The 1960s witnessed some of the most iconic moments in modern history. In a single decade, we saw revolutions start and geniuses come and go. We also were able to see some of the most incredible feats in human achievement that would go on to define our lives to this very day.
Here are some of our favorite interesting facts about the 1960s in America.
1) A Giant Leap for Mankind
This is, without a doubt, near or at the top of every list of facts about the 1960s. On 20 July 1969, the human race defied the odds by stepping foot on the moon. The honor of being the first one, of course, goes to Neil Armstrong. He marked the momentous occasion with his famous line, “That’s one small step for [a] man, one giant leap for mankind.”
2) An Iconic Hollywood Tradition Began
Although it feels like they were part of Hollywood ever since it began, the famous stars on the Hollywood Walk of Fame weren’t actually there until the 1960s. The honor of being the first actress to be placed on the Walk goes to Joanne Woodward.
3) The Flintstones Debuted
One of the most recognized kids’ cartoons of all time, The Flintstones, debuted during the 1960s. The Hanna-Barbera production became the second-most-successful and longest-running cartoon series in television history, behind only The Simpsons.
4) Roger Maris, Record Breaker
Babe Ruth’s all-time high record of 60 home runs in a season remained a lofty goal until Roger Maris of the New York Yankees beat it. He hit his 61st home run on the last game of the 1961 season, officially topping Ruth’s record.
5) Julia Child Became a Household Hit
The culinary world would never be the same after this 1960s fun fact. The decade saw Julia Child publish her now-legendary cookbook Mastering the Art of French Cooking. It became a best-seller for the next five years and helped Child establish herself as a culinary icon. She also had her own TV show, The French Chef, in 1962.

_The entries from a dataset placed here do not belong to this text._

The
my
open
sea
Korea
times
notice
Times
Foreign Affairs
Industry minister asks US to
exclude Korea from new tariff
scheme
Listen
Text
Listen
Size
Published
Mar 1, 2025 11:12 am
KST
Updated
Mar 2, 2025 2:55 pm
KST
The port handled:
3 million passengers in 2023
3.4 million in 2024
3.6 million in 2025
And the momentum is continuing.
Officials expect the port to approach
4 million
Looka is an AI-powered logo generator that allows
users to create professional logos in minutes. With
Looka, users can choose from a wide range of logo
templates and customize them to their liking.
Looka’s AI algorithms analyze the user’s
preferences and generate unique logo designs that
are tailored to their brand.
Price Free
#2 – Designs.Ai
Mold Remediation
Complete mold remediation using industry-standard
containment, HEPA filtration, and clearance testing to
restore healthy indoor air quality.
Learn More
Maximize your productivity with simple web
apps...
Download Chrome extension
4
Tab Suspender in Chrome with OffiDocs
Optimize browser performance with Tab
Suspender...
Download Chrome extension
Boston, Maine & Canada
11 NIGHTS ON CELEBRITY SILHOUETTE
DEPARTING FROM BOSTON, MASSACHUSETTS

6) Martin Luther King Jr. Delivered a Famous Speech
One of the most significant historical moments of the 1960s was Martin Luther King Jr. speaking before a crowd of 250,000 on the steps of the Lincoln Memorial on 28 August 1963. That speech, known as the “I Have a Dream’ speech, marked a turning point in the civil rights movement in America. It’s one of the most iconic speeches in American history.
7) President Kennedy Was Assassinated
Maybe the most well-known 1960 historical fact is the assassination of President John F. Kennedy by Lee Harvey Oswald on 22 November 1963. Just three years earlier, JFK won the presidential election against Richard Nixon. He holds the distinction of being the youngest person ever elected president.
8) Beatlemania Arrived in the U.S.
This 1960s fun fact marks the beginning of a musical craze in the U.S. On 9 February 1964, the Beatles first performed before a U.S. audience on the Ed Sullivan Show. They pulled in an incredible 75 million viewers, roughly three-fourths of the total audience in America at the time.
9) A Boxing Legend Was Born
If we were to compile a sports-focused list of 10 facts about the 1960s, the date 25 February 1964 would surely top it. It was when Cassius Clay defeated Sonny Liston and became the heavyweight champion of the world. Less than a month later, Clay would rename himself as Muhammad Ali.
10) A Famous Landmark Was Built
It’s hard to imagine the city of St. Louis without it; that’s why this 1960s fact might come as a surprise to most Americans. The famous Gateway Arch in St. Louis wasn’t finished until halfway through the 1960s, on 28 October 1965.
11) Woodstock Happened
Although actually held 40 miles southwest of Woodstock, on Max Yasgur’s dairy farm in Bethel, New York, the Woodstock Rock Festival on 15-18 August 1969 brought together more than 400,000 fans to hear some of the greatest rock music every played, and to enjoy “3 Days of Peace & Music.”
12) An Important Science Fiction Achievement
One of the most significant movie facts about the 60s is the debut of Stanley Kubrick’s ambitious space film 2001: A Space Odyssey. While not well-received at the time, it eventually earned the status of many critics’ “Best Films Ever Made” lists.
13) Defining the Childhood of an Entire Generation
On 10 November 1969, Sesame Street debuted on American television. The groundbreaking children’s show featured a combination of live actors, puppets, and animation. It has since touched the lives of more than 80 million children, and continues to be watched in households across America to this very day.
14) Andy Warhol Rocked the Art World
In 1961, then commercial artist Andy Warhol first exhibited his works at the New York department store Bonwit Teller. This event marked a turning point for Warhol and helped put him at the forefront of the avant-garde art movement in the U.S.